**Work to complete**
Lines containing "clinical" should be pulled from the material below.
-- Dataset records follows --
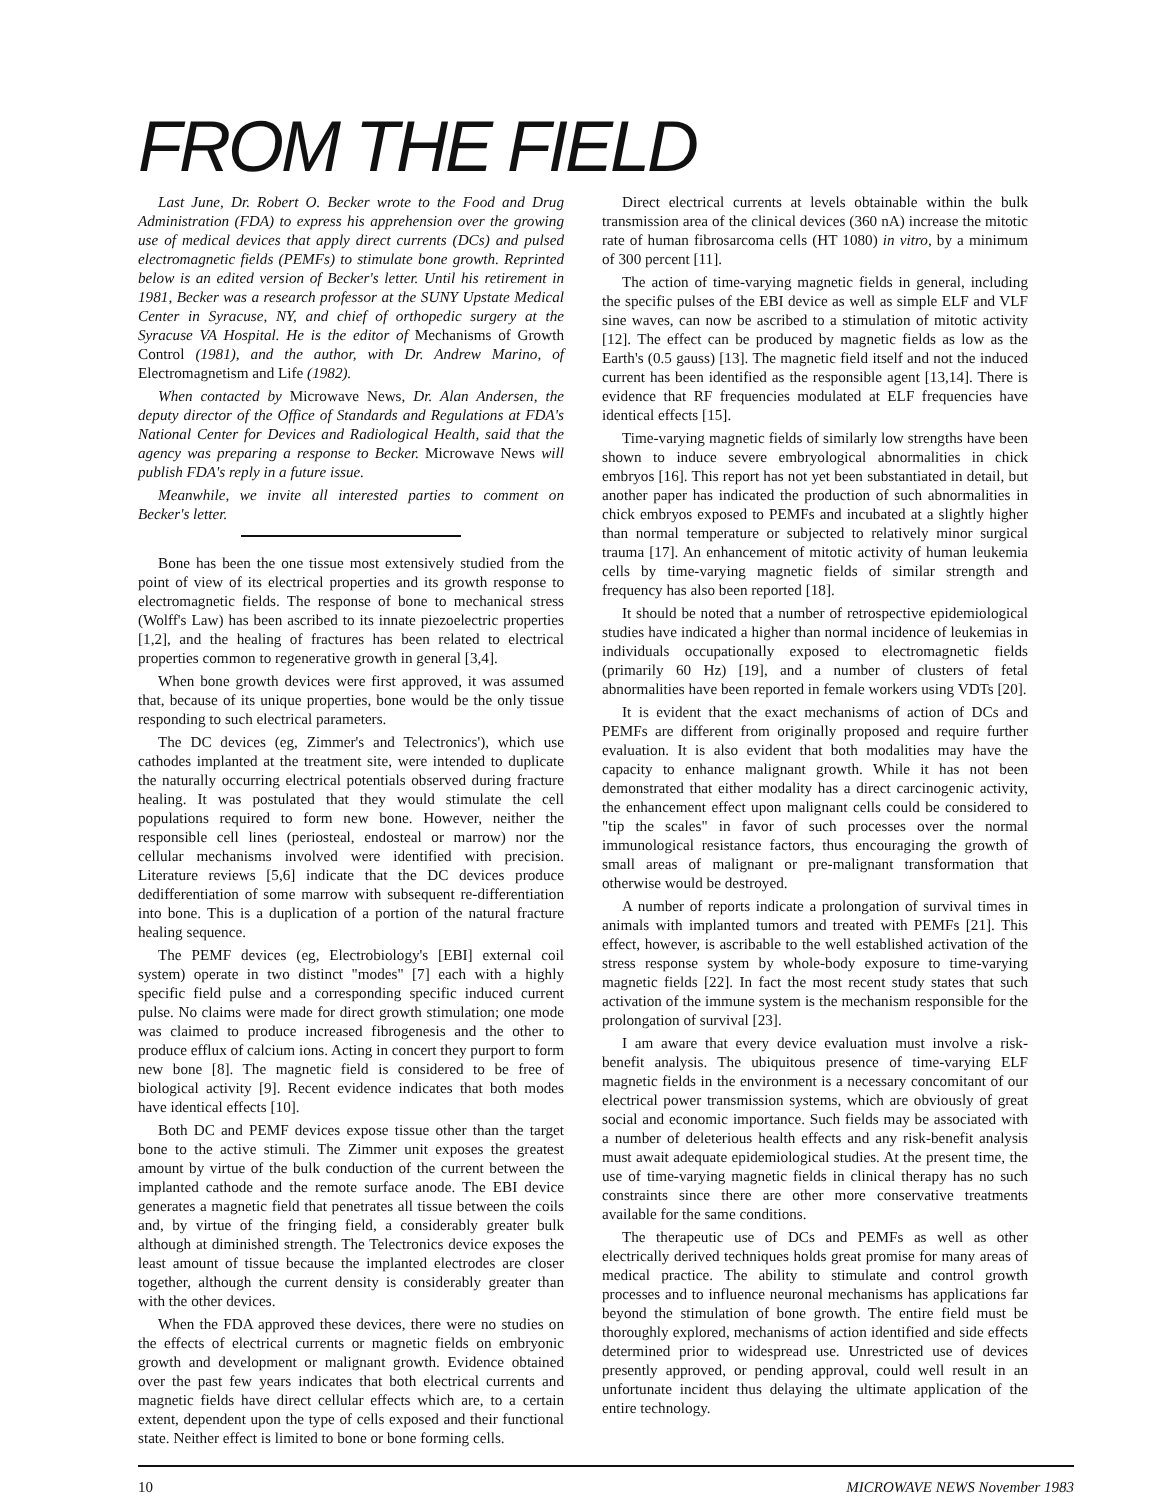FROM THE FIELD
Last June, Dr. Robert O. Becker wrote to the Food and Drug Administration (FDA) to express his apprehension over the growing use of medical devices that apply direct currents (DCs) and pulsed electromagnetic fields (PEMFs) to stimulate bone growth. Reprinted below is an edited version of Becker's letter. Until his retirement in 1981, Becker was a research professor at the SUNY Upstate Medical Center in Syracuse, NY, and chief of orthopedic surgery at the Syracuse VA Hospital. He is the editor of Mechanisms of Growth Control (1981), and the author, with Dr. Andrew Marino, of Electromagnetism and Life (1982).
When contacted by Microwave News, Dr. Alan Andersen, the deputy director of the Office of Standards and Regulations at FDA's National Center for Devices and Radiological Health, said that the agency was preparing a response to Becker. Microwave News will publish FDA's reply in a future issue.
Meanwhile, we invite all interested parties to comment on Becker's letter.
Bone has been the one tissue most extensively studied from the point of view of its electrical properties and its growth response to electromagnetic fields. The response of bone to mechanical stress (Wolff's Law) has been ascribed to its innate piezoelectric properties [1,2], and the healing of fractures has been related to electrical properties common to regenerative growth in general [3,4].
When bone growth devices were first approved, it was assumed that, because of its unique properties, bone would be the only tissue responding to such electrical parameters.
The DC devices (eg, Zimmer's and Telectronics'), which use cathodes implanted at the treatment site, were intended to duplicate the naturally occurring electrical potentials observed during fracture healing. It was postulated that they would stimulate the cell populations required to form new bone. However, neither the responsible cell lines (periosteal, endosteal or marrow) nor the cellular mechanisms involved were identified with precision. Literature reviews [5,6] indicate that the DC devices produce dedifferentiation of some marrow with subsequent re-differentiation into bone. This is a duplication of a portion of the natural fracture healing sequence.
The PEMF devices (eg, Electrobiology's [EBI] external coil system) operate in two distinct "modes" [7] each with a highly specific field pulse and a corresponding specific induced current pulse. No claims were made for direct growth stimulation; one mode was claimed to produce increased fibrogenesis and the other to produce efflux of calcium ions. Acting in concert they purport to form new bone [8]. The magnetic field is considered to be free of biological activity [9]. Recent evidence indicates that both modes have identical effects [10].
Both DC and PEMF devices expose tissue other than the target bone to the active stimuli. The Zimmer unit exposes the greatest amount by virtue of the bulk conduction of the current between the implanted cathode and the remote surface anode. The EBI device generates a magnetic field that penetrates all tissue between the coils and, by virtue of the fringing field, a considerably greater bulk although at diminished strength. The Telectronics device exposes the least amount of tissue because the implanted electrodes are closer together, although the current density is considerably greater than with the other devices.
When the FDA approved these devices, there were no studies on the effects of electrical currents or magnetic fields on embryonic growth and development or malignant growth. Evidence obtained over the past few years indicates that both electrical currents and magnetic fields have direct cellular effects which are, to a certain extent, dependent upon the type of cells exposed and their functional state. Neither effect is limited to bone or bone forming cells.
Direct electrical currents at levels obtainable within the bulk transmission area of the clinical devices (360 nA) increase the mitotic rate of human fibrosarcoma cells (HT 1080) in vitro, by a minimum of 300 percent [11].
The action of time-varying magnetic fields in general, including the specific pulses of the EBI device as well as simple ELF and VLF sine waves, can now be ascribed to a stimulation of mitotic activity [12]. The effect can be produced by magnetic fields as low as the Earth's (0.5 gauss) [13]. The magnetic field itself and not the induced current has been identified as the responsible agent [13,14]. There is evidence that RF frequencies modulated at ELF frequencies have identical effects [15].
Time-varying magnetic fields of similarly low strengths have been shown to induce severe embryological abnormalities in chick embryos [16]. This report has not yet been substantiated in detail, but another paper has indicated the production of such abnormalities in chick embryos exposed to PEMFs and incubated at a slightly higher than normal temperature or subjected to relatively minor surgical trauma [17]. An enhancement of mitotic activity of human leukemia cells by time-varying magnetic fields of similar strength and frequency has also been reported [18].
It should be noted that a number of retrospective epidemiological studies have indicated a higher than normal incidence of leukemias in individuals occupationally exposed to electromagnetic fields (primarily 60 Hz) [19], and a number of clusters of fetal abnormalities have been reported in female workers using VDTs [20].
It is evident that the exact mechanisms of action of DCs and PEMFs are different from originally proposed and require further evaluation. It is also evident that both modalities may have the capacity to enhance malignant growth. While it has not been demonstrated that either modality has a direct carcinogenic activity, the enhancement effect upon malignant cells could be considered to "tip the scales" in favor of such processes over the normal immunological resistance factors, thus encouraging the growth of small areas of malignant or pre-malignant transformation that otherwise would be destroyed.
A number of reports indicate a prolongation of survival times in animals with implanted tumors and treated with PEMFs [21]. This effect, however, is ascribable to the well established activation of the stress response system by whole-body exposure to time-varying magnetic fields [22]. In fact the most recent study states that such activation of the immune system is the mechanism responsible for the prolongation of survival [23].
I am aware that every device evaluation must involve a risk-benefit analysis. The ubiquitous presence of time-varying ELF magnetic fields in the environment is a necessary concomitant of our electrical power transmission systems, which are obviously of great social and economic importance. Such fields may be associated with a number of deleterious health effects and any risk-benefit analysis must await adequate epidemiological studies. At the present time, the use of time-varying magnetic fields in clinical therapy has no such constraints since there are other more conservative treatments available for the same conditions.
The therapeutic use of DCs and PEMFs as well as other electrically derived techniques holds great promise for many areas of medical practice. The ability to stimulate and control growth processes and to influence neuronal mechanisms has applications far beyond the stimulation of bone growth. The entire field must be thoroughly explored, mechanisms of action identified and side effects determined prior to widespread use. Unrestricted use of devices presently approved, or pending approval, could well result in an unfortunate incident thus delaying the ultimate application of the entire technology.
10 MICROWAVE NEWS November 1983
-- Dataset records concluded --
**Worked solution**
Direct electrical currents at levels obtainable within the bulk transmission area of the clinical devices (360 nA) increase the mitotic rate of human fibrosarcoma cells (HT 1080) in vitro, by a minimum of 300 percent [11].
I am aware that every device evaluation must involve a risk-benefit analysis. The ubiquitous presence of time-varying ELF magnetic fields in the environment is a necessary concomitant of our electrical power transmission systems, which are obviously of great social and economic importance. Such fields may be associated with a number of deleterious health effects and any risk-benefit analysis must await adequate epidemiological studies. At the present time, the use of time-varying magnetic fields in clinical therapy has no such constraints since there are other more conservative treatments available for the same conditions.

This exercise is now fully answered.